Ce projet original est piloté par l'Association nationale de développement des épiceries solidaires (ANDES) (voir encadré page 35). « La direction générale des affaires sociales [DGAS] avait visité le site de Rungis et s'était émue de voir tous ces fruits et légumes partir à la poubelle. Au même moment, le programme national nutrition santé 2 était lancé, encourageant la consommation de fruits et légumes, notamment pour les publics en difficulté, raconte Guillaume Bapst, directeur de l'association. La DGAS nous a donc demandé, courant 2007, de réfléchir à un projet permettant de récupérer des fruits et des légumes invendus à Rungis, tout en travaillant avec des salariés en insertion. » Une étude de faisabilité est menée durant six mois. Début avril 2008, Rungis délivre un agrément pour embaucher 15 personnes en contrats aidés (contrats d'accompagnement dans l'emploi et contrats d'avenir). La première livraison de fruits et légumes frais a lieu dès le 15 avril 2008.

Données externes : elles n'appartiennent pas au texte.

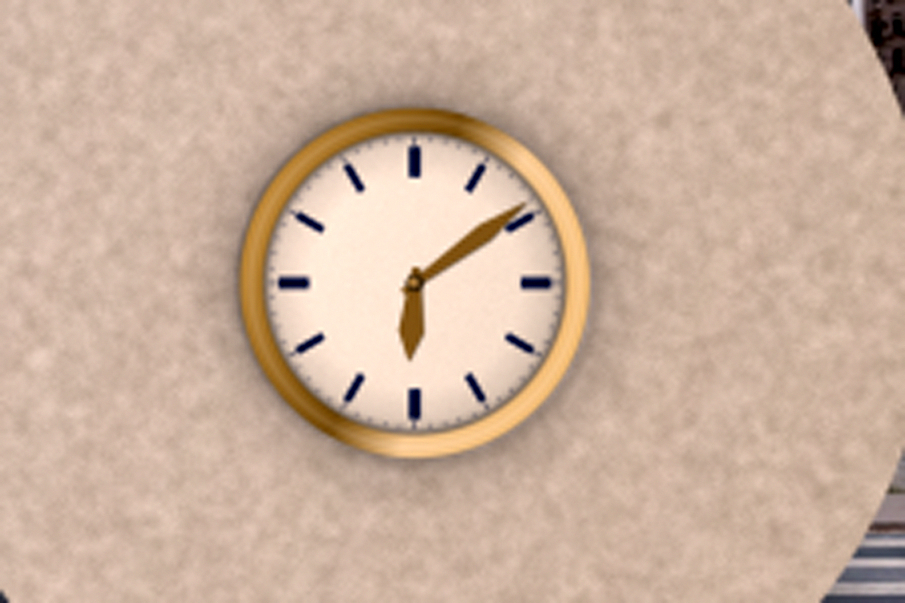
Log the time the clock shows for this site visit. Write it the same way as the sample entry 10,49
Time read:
6,09
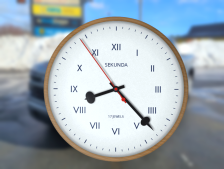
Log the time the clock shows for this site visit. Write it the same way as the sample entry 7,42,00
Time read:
8,22,54
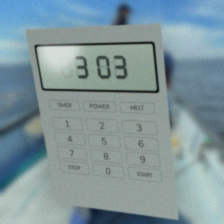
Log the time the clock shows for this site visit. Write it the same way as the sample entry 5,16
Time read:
3,03
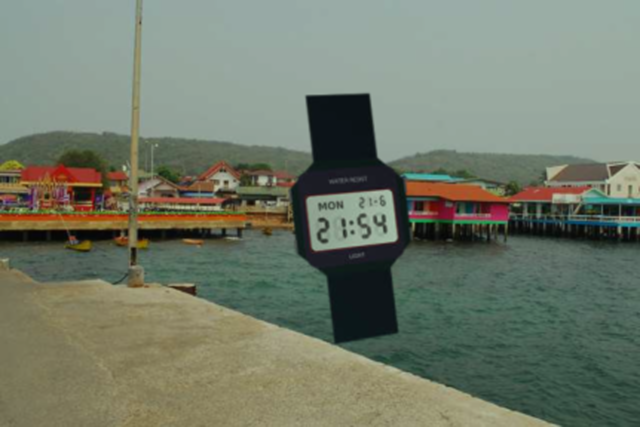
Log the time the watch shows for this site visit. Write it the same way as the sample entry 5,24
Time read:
21,54
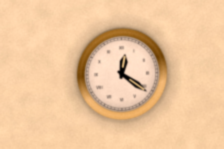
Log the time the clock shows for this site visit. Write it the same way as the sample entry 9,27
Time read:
12,21
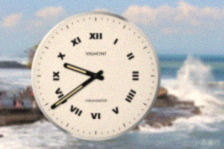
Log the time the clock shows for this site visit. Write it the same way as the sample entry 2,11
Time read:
9,39
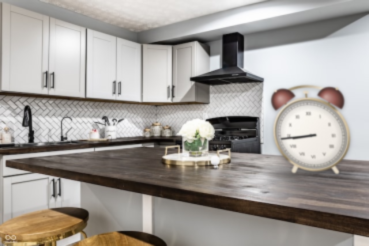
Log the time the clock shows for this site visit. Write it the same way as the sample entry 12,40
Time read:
8,44
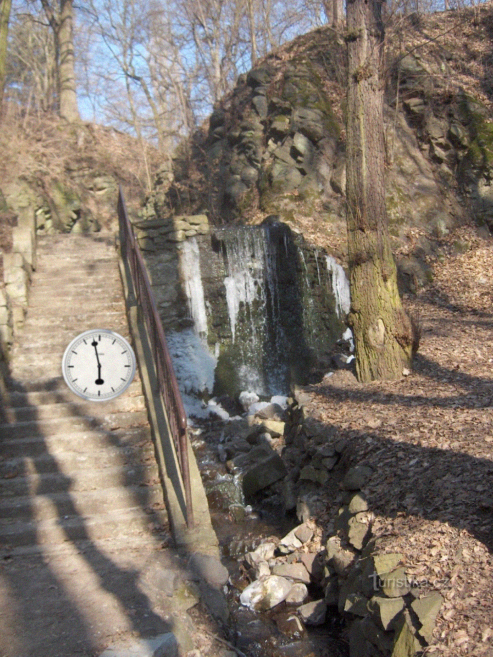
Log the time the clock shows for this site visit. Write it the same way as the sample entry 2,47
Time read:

L'approvisionnement se fait le matin, entre 6 heures et 7 heures, après avoir vérifié les stocks et les commandes des clients de l'ANDES. Certains fruits et légumes sont achetés, mais la plupart sont donnés par des grossistes, auprès desquels l'association a effectué un travail de sensibilisation. Ce qui évite de payer ces invendus aux fournisseurs. « Nous avons cependant dû leur expliquer que nous n'étions pas la poubelle du MIN », souligne Guillaume Bapst. Il est vrai qu'aujourd'hui seul un tiers des fruits et légumes donnés est finalement récupéré. Mais l'équipe réfléchit à la façon d'utiliser une partie du reste pour des soupes et des jus de fruits. Les aubergines qui peuvent être consommées seront ainsi stockées, puis chargées pour la livraison. A destination des épiceries solidaires d'Ile-de-France, mais également des Restos du coeur, d'Emmaüs, du SAMU social, du Secours populaire et des Banques alimentaires. « Nous leur proposons un choix de dix fruits et légumes, qui changent tous les mois, précise Guillaume Bapst. Nous tenons à cette possibilité de choix, nous ne voulons pas être ceux qui récupèrent ce dont les consommateurs ne veulent pas. » Le Potager propose deux tarifs : 30 centimes le kilo pour les fruits et légumes récupérés et triés, 50 centimes le kilo pour ceux qui ont été achetés.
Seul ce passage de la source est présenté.